● REQUIRED ACTION:
When you reach the line containing "Mass culture does not produce" in the entries below, start writing out each line exactly, and stop after the line containing "For Moren, mass".

● RECORDS FOR THIS TASK:

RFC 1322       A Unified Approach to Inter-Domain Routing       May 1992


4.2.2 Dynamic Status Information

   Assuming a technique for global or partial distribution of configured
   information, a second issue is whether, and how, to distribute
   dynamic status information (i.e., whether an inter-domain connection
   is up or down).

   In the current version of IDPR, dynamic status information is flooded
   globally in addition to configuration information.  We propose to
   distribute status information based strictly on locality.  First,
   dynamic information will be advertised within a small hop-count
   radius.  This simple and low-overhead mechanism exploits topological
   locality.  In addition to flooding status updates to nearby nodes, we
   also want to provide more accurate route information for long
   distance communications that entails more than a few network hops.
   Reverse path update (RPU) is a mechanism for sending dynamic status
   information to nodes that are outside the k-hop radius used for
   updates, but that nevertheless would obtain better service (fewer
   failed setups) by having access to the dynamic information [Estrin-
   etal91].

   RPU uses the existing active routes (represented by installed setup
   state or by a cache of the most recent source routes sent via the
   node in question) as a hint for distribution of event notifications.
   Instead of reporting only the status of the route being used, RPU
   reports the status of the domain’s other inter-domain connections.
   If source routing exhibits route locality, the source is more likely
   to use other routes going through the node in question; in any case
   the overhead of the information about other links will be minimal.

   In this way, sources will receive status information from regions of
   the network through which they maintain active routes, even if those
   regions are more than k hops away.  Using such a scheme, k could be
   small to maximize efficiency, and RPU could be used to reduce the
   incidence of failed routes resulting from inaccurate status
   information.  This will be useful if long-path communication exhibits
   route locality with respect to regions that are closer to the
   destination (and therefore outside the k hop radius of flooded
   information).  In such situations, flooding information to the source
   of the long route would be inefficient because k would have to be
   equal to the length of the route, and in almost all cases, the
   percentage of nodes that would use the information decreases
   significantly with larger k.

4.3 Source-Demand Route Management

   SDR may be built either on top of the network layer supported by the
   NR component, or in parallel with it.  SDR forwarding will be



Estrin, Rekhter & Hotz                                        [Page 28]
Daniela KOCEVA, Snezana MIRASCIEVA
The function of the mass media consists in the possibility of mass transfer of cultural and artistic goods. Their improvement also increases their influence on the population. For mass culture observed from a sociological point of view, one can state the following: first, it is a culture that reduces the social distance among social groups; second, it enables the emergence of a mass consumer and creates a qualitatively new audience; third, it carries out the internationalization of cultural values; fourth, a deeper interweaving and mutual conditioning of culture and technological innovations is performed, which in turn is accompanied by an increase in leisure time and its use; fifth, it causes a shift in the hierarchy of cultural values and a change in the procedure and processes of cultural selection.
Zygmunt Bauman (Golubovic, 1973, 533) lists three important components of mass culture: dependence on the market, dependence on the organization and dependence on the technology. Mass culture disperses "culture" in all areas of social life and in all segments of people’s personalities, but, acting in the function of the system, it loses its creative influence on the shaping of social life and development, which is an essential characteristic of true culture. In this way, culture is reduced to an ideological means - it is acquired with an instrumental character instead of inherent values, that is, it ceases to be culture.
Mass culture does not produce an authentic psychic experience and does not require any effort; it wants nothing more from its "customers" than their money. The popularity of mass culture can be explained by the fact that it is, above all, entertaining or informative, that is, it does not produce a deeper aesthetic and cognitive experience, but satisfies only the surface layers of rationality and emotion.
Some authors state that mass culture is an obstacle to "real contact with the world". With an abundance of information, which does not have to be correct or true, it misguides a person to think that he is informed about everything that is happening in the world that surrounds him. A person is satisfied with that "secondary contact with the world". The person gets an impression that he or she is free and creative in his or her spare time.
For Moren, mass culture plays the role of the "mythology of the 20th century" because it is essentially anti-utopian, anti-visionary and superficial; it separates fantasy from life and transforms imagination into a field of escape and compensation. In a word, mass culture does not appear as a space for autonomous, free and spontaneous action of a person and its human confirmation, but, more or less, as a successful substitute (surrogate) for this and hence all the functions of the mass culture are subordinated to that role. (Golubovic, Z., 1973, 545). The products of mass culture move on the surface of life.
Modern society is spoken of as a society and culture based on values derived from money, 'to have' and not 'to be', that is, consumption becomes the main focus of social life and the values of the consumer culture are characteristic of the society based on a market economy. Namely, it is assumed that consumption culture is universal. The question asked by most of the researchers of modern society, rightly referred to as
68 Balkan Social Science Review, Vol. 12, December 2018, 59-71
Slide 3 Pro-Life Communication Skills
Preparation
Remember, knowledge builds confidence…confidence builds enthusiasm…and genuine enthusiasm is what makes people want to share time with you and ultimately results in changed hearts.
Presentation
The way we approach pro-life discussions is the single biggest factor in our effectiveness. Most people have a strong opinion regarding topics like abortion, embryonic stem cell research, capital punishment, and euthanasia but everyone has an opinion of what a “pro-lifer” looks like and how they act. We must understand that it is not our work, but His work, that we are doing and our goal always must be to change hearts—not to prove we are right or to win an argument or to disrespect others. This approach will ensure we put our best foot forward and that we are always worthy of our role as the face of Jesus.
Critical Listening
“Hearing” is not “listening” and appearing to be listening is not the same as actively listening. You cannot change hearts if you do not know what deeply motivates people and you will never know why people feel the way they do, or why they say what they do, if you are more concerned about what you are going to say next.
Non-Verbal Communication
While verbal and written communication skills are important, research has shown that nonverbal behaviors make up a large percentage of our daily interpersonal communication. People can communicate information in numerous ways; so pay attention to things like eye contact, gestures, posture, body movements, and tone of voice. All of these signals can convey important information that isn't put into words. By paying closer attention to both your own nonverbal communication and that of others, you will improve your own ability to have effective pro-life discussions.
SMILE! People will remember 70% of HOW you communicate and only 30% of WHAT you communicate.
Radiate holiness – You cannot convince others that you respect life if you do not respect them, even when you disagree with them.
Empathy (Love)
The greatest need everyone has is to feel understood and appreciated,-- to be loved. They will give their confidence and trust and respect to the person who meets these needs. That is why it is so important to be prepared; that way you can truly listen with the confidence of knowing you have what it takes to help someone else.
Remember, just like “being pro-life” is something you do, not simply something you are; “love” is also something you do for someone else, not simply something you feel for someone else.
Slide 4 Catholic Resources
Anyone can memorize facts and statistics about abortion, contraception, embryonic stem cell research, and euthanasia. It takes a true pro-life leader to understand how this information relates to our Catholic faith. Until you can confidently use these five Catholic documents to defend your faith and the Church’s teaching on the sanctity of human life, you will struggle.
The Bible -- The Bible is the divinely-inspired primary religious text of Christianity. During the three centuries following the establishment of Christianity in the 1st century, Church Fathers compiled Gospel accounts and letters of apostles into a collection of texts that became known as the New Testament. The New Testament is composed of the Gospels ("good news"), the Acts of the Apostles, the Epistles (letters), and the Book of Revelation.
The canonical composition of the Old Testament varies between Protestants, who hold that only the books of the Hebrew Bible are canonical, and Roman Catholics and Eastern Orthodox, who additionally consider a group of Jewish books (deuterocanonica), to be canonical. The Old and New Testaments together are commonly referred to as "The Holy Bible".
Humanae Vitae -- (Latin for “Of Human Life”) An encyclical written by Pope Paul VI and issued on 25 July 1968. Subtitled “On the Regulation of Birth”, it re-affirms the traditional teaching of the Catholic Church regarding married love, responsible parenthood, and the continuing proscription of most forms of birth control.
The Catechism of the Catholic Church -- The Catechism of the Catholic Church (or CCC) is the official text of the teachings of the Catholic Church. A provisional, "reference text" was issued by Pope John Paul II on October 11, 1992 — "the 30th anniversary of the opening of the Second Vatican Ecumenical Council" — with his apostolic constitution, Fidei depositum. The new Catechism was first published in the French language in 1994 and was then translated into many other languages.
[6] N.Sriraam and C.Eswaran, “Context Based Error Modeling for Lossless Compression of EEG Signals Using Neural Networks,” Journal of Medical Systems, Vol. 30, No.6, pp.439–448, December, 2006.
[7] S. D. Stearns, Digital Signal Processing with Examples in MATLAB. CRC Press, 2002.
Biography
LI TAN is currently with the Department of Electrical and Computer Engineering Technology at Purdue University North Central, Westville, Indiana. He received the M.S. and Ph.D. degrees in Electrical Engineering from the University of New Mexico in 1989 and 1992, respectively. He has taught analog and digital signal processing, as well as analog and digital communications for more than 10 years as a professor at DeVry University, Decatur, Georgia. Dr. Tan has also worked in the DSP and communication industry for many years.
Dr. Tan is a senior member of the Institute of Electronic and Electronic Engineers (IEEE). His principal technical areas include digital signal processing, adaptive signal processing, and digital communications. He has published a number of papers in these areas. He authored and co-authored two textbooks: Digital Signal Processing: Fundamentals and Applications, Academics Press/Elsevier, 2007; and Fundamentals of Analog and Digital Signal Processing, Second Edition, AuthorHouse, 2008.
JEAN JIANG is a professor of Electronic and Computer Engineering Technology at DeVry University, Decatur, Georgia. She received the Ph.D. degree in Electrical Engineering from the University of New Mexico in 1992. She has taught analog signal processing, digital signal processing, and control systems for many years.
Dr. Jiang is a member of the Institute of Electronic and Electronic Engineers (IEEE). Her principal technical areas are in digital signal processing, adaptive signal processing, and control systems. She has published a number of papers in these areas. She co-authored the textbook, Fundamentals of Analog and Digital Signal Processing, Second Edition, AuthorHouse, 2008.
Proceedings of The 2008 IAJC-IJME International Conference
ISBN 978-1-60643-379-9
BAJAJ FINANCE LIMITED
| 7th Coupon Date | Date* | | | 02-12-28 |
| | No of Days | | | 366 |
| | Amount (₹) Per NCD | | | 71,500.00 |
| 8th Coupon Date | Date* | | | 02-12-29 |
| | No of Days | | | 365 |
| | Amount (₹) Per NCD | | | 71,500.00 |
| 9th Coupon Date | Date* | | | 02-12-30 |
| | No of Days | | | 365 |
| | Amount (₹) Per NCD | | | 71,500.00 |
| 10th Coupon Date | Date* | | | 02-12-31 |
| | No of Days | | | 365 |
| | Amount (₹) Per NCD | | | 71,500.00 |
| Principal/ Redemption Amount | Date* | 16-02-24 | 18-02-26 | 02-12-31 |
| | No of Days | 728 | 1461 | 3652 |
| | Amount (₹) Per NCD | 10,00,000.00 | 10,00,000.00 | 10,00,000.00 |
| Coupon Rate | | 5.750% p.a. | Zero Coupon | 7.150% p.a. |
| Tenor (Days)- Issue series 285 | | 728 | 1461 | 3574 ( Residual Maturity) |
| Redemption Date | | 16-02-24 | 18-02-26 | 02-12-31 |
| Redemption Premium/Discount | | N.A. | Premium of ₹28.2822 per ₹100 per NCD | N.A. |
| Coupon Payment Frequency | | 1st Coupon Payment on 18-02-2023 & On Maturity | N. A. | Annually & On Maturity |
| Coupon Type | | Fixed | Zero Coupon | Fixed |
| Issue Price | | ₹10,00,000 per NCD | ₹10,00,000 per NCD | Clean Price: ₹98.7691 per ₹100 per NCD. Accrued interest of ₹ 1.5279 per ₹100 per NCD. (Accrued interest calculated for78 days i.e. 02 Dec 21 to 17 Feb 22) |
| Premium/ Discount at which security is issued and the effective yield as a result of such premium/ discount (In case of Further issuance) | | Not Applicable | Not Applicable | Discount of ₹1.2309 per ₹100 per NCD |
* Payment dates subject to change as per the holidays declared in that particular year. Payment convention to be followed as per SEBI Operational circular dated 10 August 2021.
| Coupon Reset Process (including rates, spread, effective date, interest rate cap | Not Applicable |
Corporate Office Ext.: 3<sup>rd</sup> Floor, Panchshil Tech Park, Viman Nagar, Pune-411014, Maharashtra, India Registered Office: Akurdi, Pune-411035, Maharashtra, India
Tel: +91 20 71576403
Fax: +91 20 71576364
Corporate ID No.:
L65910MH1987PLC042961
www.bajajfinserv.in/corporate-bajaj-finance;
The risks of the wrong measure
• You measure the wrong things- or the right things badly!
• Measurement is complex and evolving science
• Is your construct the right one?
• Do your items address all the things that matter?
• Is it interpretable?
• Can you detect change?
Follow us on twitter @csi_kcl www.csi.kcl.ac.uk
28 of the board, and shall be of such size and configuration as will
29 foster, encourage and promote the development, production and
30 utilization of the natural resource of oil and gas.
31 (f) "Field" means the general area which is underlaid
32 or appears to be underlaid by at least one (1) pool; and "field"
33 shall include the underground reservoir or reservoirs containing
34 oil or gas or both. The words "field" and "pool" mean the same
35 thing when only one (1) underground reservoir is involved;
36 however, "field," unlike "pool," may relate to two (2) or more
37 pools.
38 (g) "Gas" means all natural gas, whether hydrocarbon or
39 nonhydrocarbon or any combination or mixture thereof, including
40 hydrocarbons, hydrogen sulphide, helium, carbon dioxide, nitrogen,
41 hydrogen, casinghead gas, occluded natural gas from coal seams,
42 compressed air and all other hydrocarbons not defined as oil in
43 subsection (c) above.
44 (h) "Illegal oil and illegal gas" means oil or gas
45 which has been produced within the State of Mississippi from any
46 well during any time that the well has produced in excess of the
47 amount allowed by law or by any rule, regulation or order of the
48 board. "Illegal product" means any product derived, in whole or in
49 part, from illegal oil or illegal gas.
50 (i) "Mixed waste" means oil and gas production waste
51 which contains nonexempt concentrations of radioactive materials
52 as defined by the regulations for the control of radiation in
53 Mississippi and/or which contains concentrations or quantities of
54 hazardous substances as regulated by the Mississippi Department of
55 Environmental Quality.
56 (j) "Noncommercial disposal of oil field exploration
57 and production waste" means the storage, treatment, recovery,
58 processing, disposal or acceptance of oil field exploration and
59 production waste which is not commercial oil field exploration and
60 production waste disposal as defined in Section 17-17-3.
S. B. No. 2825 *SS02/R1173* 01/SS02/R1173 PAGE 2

● RESPONSE TO THIS TASK:
Mass culture does not produce an authentic psychic experience and does not require any effort; it wants nothing more from its "customers" than their money. The popularity of mass culture can be explained by the fact that it is, above all, entertaining or informative, that is, it does not produce a deeper aesthetic and cognitive experience, but satisfies only the surface layers of rationality and emotion.
Some authors state that mass culture is an obstacle to "real contact with the world". With an abundance of information, which does not have to be correct or true, it misguides a person to think that he is informed about everything that is happening in the world that surrounds him. A person is satisfied with that "secondary contact with the world". The person gets an impression that he or she is free and creative in his or her spare time.
For Moren, mass culture plays the role of the "mythology of the 20th century" because it is essentially anti-utopian, anti-visionary and superficial; it separates fantasy from life and transforms imagination into a field of escape and compensation. In a word, mass culture does not appear as a space for autonomous, free and spontaneous action of a person and its human confirmation, but, more or less, as a successful substitute (surrogate) for this and hence all the functions of the mass culture are subordinated to that role. (Golubovic, Z., 1973, 545). The products of mass culture move on the surface of life.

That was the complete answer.